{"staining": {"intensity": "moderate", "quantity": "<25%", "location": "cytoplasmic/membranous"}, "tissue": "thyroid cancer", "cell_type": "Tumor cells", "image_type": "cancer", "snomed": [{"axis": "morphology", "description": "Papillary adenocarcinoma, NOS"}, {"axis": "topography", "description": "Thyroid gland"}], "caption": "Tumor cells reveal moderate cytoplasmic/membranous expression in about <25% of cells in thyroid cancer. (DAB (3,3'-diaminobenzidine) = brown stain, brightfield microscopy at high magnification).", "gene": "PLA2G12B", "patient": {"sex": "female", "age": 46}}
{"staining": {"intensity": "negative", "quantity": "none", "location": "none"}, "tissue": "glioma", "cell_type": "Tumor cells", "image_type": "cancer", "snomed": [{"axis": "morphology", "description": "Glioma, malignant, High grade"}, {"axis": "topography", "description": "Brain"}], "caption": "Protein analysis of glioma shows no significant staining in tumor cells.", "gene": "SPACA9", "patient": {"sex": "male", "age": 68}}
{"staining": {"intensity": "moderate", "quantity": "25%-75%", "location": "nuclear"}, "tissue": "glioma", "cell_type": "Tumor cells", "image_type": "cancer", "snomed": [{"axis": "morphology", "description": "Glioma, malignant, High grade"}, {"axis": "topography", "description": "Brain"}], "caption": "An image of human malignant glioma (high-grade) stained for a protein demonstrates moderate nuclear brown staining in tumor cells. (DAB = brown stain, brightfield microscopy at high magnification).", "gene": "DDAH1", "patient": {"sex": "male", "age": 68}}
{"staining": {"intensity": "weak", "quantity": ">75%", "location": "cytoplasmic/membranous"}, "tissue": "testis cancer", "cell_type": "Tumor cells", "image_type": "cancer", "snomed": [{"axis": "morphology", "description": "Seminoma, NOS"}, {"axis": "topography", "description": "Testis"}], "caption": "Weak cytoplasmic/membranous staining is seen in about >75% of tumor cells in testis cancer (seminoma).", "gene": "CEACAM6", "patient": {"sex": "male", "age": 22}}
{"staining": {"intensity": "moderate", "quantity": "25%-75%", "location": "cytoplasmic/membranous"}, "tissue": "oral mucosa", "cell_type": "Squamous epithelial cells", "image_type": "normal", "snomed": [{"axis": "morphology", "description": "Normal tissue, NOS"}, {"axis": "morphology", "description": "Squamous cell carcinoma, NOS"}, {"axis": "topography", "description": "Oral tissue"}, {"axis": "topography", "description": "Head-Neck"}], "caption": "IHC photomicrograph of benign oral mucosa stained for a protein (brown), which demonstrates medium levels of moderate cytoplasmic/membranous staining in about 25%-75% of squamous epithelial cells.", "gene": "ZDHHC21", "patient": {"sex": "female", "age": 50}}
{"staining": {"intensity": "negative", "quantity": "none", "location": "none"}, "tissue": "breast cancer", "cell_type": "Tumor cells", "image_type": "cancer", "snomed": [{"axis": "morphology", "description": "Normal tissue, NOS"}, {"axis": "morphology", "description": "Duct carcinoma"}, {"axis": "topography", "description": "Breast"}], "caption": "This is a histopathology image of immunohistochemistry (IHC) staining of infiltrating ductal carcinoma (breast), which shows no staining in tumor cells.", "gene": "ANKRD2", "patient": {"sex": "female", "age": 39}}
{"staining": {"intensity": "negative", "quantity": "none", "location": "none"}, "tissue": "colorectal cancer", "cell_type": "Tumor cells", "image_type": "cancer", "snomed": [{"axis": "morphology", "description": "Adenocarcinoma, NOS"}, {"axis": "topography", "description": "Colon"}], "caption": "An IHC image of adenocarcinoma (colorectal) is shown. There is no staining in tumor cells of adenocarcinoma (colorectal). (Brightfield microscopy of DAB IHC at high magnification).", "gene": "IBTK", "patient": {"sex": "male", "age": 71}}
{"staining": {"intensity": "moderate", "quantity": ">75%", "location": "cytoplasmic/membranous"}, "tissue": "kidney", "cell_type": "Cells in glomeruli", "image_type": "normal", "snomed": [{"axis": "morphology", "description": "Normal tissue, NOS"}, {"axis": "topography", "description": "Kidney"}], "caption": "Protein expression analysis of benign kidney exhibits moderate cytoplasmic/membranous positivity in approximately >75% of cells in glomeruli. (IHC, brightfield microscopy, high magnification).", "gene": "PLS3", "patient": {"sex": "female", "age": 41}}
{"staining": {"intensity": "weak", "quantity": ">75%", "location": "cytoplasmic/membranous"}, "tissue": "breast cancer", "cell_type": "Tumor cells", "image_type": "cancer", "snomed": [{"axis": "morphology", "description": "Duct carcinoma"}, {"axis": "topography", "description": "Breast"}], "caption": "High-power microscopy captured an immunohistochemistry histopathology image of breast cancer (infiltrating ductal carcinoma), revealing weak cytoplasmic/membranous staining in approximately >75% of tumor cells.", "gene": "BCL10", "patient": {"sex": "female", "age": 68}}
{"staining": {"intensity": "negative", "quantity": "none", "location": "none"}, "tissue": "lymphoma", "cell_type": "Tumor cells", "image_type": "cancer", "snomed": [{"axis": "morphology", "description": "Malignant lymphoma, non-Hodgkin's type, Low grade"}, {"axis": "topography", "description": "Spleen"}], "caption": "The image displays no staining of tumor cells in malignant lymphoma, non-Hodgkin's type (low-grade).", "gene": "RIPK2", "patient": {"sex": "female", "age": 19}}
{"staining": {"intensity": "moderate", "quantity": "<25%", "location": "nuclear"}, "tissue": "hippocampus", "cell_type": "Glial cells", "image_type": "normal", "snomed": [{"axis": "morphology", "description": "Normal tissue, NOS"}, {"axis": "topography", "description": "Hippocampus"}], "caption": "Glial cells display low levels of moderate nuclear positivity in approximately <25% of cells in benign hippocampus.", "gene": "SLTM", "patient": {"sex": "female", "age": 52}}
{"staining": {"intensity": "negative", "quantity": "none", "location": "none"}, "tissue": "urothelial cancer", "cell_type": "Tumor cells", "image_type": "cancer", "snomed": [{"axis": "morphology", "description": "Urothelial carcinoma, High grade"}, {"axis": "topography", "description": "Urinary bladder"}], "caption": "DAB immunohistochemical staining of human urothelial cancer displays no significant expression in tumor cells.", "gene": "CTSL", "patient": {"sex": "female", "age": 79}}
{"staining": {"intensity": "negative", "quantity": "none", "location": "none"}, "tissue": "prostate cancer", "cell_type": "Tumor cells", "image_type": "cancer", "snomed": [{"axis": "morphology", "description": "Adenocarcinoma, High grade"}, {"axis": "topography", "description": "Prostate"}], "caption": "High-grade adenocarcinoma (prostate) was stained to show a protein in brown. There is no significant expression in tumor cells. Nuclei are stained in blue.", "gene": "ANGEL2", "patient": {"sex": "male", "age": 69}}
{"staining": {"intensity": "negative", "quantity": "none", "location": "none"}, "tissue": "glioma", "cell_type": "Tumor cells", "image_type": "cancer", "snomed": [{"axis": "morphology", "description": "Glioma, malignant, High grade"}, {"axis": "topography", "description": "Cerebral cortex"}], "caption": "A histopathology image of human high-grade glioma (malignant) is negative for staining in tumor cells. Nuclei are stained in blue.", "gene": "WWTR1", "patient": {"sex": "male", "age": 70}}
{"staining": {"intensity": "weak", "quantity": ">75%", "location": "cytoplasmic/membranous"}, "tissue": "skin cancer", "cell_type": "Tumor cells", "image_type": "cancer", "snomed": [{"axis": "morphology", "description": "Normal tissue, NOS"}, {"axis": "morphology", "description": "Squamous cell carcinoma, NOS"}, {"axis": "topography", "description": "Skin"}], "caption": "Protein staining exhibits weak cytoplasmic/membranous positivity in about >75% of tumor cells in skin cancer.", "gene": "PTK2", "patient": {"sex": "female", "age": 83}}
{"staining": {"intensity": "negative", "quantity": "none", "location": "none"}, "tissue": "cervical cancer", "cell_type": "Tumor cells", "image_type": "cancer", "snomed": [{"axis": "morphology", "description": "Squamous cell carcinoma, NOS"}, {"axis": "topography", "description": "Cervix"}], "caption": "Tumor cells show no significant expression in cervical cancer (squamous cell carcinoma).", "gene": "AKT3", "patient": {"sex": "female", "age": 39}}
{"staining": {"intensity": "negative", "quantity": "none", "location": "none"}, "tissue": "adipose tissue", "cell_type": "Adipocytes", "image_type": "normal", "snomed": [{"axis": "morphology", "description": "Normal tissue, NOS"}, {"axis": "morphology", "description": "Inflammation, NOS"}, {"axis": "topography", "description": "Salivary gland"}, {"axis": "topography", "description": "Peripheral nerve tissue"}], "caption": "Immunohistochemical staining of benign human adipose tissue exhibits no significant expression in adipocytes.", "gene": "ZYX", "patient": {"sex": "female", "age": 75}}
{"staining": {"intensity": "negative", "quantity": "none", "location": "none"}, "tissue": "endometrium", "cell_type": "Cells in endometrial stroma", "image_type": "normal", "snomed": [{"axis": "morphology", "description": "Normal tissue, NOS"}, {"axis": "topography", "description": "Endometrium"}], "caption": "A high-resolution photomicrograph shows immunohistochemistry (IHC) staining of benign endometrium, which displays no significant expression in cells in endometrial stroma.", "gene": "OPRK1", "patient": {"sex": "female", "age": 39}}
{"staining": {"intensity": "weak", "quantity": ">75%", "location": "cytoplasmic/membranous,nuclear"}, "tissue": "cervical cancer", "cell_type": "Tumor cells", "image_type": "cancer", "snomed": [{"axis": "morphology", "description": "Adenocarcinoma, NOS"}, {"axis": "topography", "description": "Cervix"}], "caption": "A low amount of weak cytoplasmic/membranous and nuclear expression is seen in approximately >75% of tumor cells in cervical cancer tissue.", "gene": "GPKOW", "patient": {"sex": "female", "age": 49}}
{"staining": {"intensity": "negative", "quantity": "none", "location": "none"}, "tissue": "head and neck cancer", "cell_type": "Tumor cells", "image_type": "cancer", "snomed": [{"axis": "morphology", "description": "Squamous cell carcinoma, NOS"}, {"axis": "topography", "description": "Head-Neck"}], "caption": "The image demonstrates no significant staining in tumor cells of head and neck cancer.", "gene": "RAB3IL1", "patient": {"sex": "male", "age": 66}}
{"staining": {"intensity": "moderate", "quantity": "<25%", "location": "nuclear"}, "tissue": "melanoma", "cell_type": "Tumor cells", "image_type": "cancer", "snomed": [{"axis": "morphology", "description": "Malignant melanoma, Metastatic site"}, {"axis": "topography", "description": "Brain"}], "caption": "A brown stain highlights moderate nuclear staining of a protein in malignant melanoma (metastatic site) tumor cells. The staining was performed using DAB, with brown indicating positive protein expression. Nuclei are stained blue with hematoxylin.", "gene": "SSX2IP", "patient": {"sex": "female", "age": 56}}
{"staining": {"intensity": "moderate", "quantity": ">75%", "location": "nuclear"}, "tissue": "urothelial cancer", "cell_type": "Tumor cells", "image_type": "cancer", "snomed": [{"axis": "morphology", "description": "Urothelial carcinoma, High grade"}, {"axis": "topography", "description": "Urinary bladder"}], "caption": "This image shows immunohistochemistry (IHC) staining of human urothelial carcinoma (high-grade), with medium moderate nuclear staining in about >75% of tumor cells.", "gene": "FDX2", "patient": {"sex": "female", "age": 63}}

----

Take the stretch of lines above from the one containing "microscopy captured an" through the one containing "human urothelial cancer" and repeat it exactly, adding no other line.

Expected answer:
{"staining": {"intensity": "weak", "quantity": ">75%", "location": "cytoplasmic/membranous"}, "tissue": "breast cancer", "cell_type": "Tumor cells", "image_type": "cancer", "snomed": [{"axis": "morphology", "description": "Duct carcinoma"}, {"axis": "topography", "description": "Breast"}], "caption": "High-power microscopy captured an immunohistochemistry histopathology image of breast cancer (infiltrating ductal carcinoma), revealing weak cytoplasmic/membranous staining in approximately >75% of tumor cells.", "gene": "BCL10", "patient": {"sex": "female", "age": 68}}
{"staining": {"intensity": "negative", "quantity": "none", "location": "none"}, "tissue": "lymphoma", "cell_type": "Tumor cells", "image_type": "cancer", "snomed": [{"axis": "morphology", "description": "Malignant lymphoma, non-Hodgkin's type, Low grade"}, {"axis": "topography", "description": "Spleen"}], "caption": "The image displays no staining of tumor cells in malignant lymphoma, non-Hodgkin's type (low-grade).", "gene": "RIPK2", "patient": {"sex": "female", "age": 19}}
{"staining": {"intensity": "moderate", "quantity": "<25%", "location": "nuclear"}, "tissue": "hippocampus", "cell_type": "Glial cells", "image_type": "normal", "snomed": [{"axis": "morphology", "description": "Normal tissue, NOS"}, {"axis": "topography", "description": "Hippocampus"}], "caption": "Glial cells display low levels of moderate nuclear positivity in approximately <25% of cells in benign hippocampus.", "gene": "SLTM", "patient": {"sex": "female", "age": 52}}
{"staining": {"intensity": "negative", "quantity": "none", "location": "none"}, "tissue": "urothelial cancer", "cell_type": "Tumor cells", "image_type": "cancer", "snomed": [{"axis": "morphology", "description": "Urothelial carcinoma, High grade"}, {"axis": "topography", "description": "Urinary bladder"}], "caption": "DAB immunohistochemical staining of human urothelial cancer displays no significant expression in tumor cells.", "gene": "CTSL", "patient": {"sex": "female", "age": 79}}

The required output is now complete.